Dona Helena, que até então só chorava, enxugou as lágrimas do rosto e pôs-se a falar.

  • Passamos no apartamento antes de vir pra cá, Fernando. Sua vizinha do lado, a dona Margarida, disse ter ouvido barulho de móveis sendo arrastados e coisas quebrando, então colou o ouvido a parede e escutou minha filha gritando e dizendo “Amor, por que está fazendo isso comigo? O que foi que te fiz?”.

  • Mas é claro... Agora está claro. Foi o amante dela. O amante a matou. Foi isso.

  • Descarado filho da puta.

Neste momento, o delegado interrompeu, pediu para mãe e filho entrarem em sua sala para pegar seu depoimento e deixou Fernando algemado, sozinho, sentado em uma cadeira. Ele chamou um dos policiais que efetuaram a sua prisão e pediu para tirarem suas algemas de modo que pudesse usar o celular para ligar para seu advogado. Mediante a negativa do soldado PM, teve de se virar, mesmo algemado.

  • Doutor Peçanha, aqui é o Fernando Souza. Não, não posso ligar daqui a pouco. Me escute, por favor. O problema é sério. Estou em uma delegacia. Minha mulher foi assassinada e estão me acusando do crime. Preciso que o senhor venha ao meu encontro imediatamente. Mas como assim não é da sua alçada?

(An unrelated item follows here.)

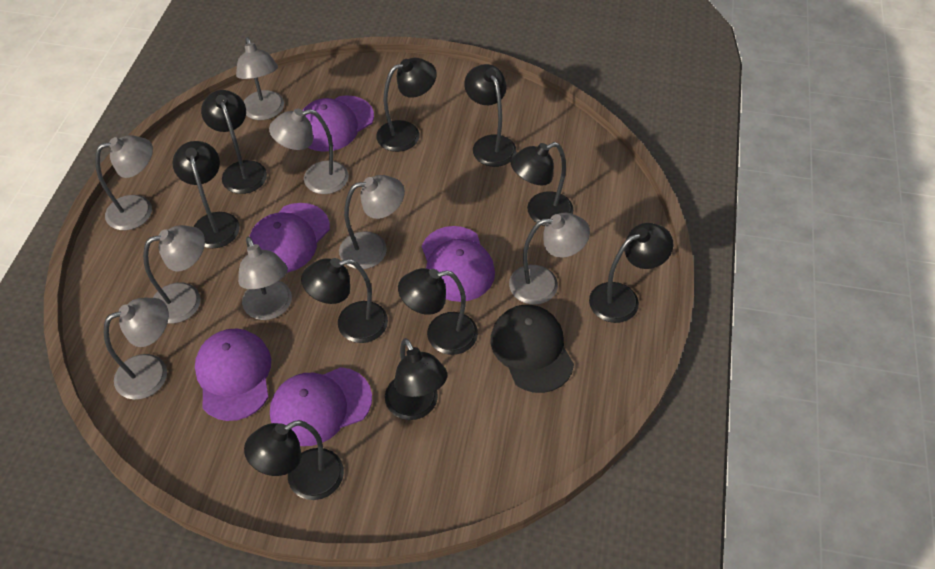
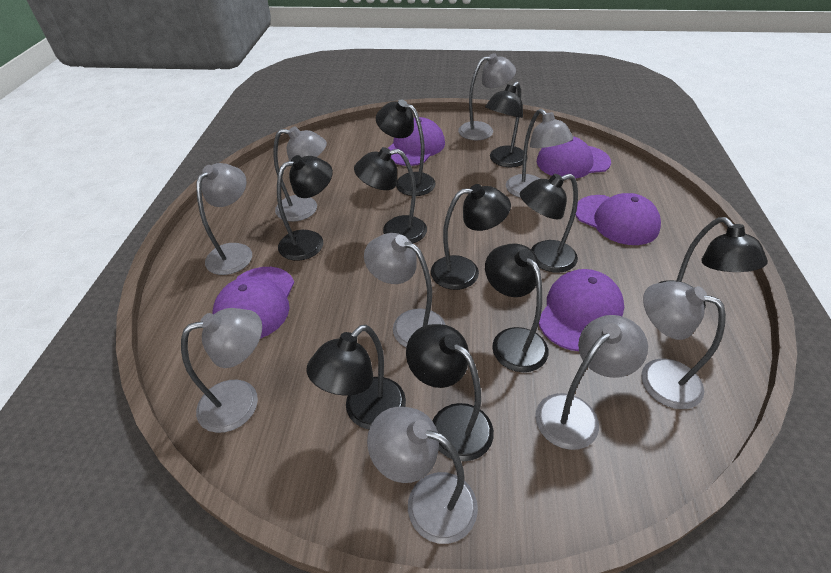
black cap: [491,305,574,393] = 1 -> none = 0
grey lamp: [95,135,153,230] [104,298,169,400] [143,225,205,323] [236,37,284,120] [238,237,292,320] [269,109,349,194] [339,175,405,269] [509,213,590,305] = 8 -> [181,308,262,433] [196,163,252,275] [273,126,327,222] [364,233,445,347] [367,407,478,544] [458,53,516,140] [506,109,573,198] [535,315,648,450] [641,281,726,409] = 9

O que eu tenho a ver que homicídio não é a sua especialidade, o senhor sempre pegou minhas causas. Entendo... Causas cíveis. Estou entendendo, o senhor tem um amigo que é um ótimo advogado criminal e vai mandar ele me ligar dentro de alguns minutos. Ok, obrigado.

Fernando desligou o telefone e aguardou ansiosamente pela ligação, que não demorou muito. Um homem, que se identificou como Dr. Souto, perguntou-lhe se já havia dito algo aos policiais.

  • Sim... O delegado estava me interrogando.

  • Isso é muito ruim. O próprio delegado ter te interrogado deixa claro que ele se interessou pessoalmente pelo caso. Você vai fazer o seguinte. Se ele tornar a te perguntar algo, ou ele ou um de seus homens, diga-lhes que só voltará a falar na presença de seu advogado, ok? É muito importante que você faça isso. Estou para entrar em uma audiência que não deve demorar. Assim que terminar por aqui, vou ao seu encontro. Até lá.